PASSAGE SHOWN
  • Curse of Dimensionality: The problems is that when the dimensionality increases, the volume of the space increases so fast that the available data become sparse. This sparsity is problematic for any method that requires statistical significance. In order to obtain a statistically sound and reliable result, the amount of data needed to support the result often grows exponentially with the dimensionality. Also organizing and searching data often relies on detecting areas where objects form groups with similar properties; in high dimensional data however all objects appear to be sparse and dissimilar in many ways which prevents common data organization strategies from being efficient.
  • Beware of False Predictors: In selecting input variables for a model, one must be careful not to include false predictors. A false predictor is a variable that is strongly correlated with the output class, but that is not available in a realistic prediction scenario. This step is stricktly data-dependent and can be accomplished by paying attention to the choice of the validation dataset. Correlation does not imply causation: ice-cream sales is a strong predictor for drowning deaths.
  • Mind Data Balancing: Always check if your algorithm is suitable to handle Data Asymmetricity.
  • Correctly Define Output Classes: If the model's task is to predict a system failure, it seems natural for the output classes to be "fail" and "not fail". However, characterizing the exact conditions under which failure occurs is not straightforward. For example two failures for different reasons could represent very different classes.
  • Segmentation: Often, a data set can be broken into several smaller, more homogenous data sets, which is referred to as segmentation. For example, a customer data base might be split into business and residential customers. Although domain experts can readily propose segmentations, enforcing a segmentation suggested by domain experts is generally not the most prudent approach to modeling, because the data itself provides clues to how the segmentation should be performed. Consequently, one should be concerned if a modeler claims to utilize a priori segmentation.
  • Model Evaluation: Once a model has been built, the natural question to ask is how accurate it is. Here we describe common sorts of deception that can occur in assessing and evaluating a model:

    1. Failing to use an independent test set: To obtain a fair estimate of performance, the model must be evaluated on examples that were not contained in the training set. The available data must be split into nonoverlapping subsets, with the test set reserved only for evaluation.

MATERIAL SUPPLIED

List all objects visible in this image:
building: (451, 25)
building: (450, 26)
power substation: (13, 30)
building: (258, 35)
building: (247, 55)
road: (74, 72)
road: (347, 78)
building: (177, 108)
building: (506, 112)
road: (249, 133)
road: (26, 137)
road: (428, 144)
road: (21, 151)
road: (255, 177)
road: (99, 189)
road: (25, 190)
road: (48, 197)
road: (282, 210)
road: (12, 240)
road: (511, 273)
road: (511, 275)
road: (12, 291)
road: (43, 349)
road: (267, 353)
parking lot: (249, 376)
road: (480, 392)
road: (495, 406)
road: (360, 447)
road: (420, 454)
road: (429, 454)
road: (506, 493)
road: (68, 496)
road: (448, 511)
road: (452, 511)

REQUIRED ACTION
Quote the passage on modeling pitfalls word for word, from "1. Failing to" through "only for evaluation.", inclusive.

SOLUTION TO THIS TASK
1. Failing to use an independent test set: To obtain a fair estimate of performance, the model must be evaluated on examples that were not contained in the training set. The available data must be split into nonoverlapping subsets, with the test set reserved only for evaluation.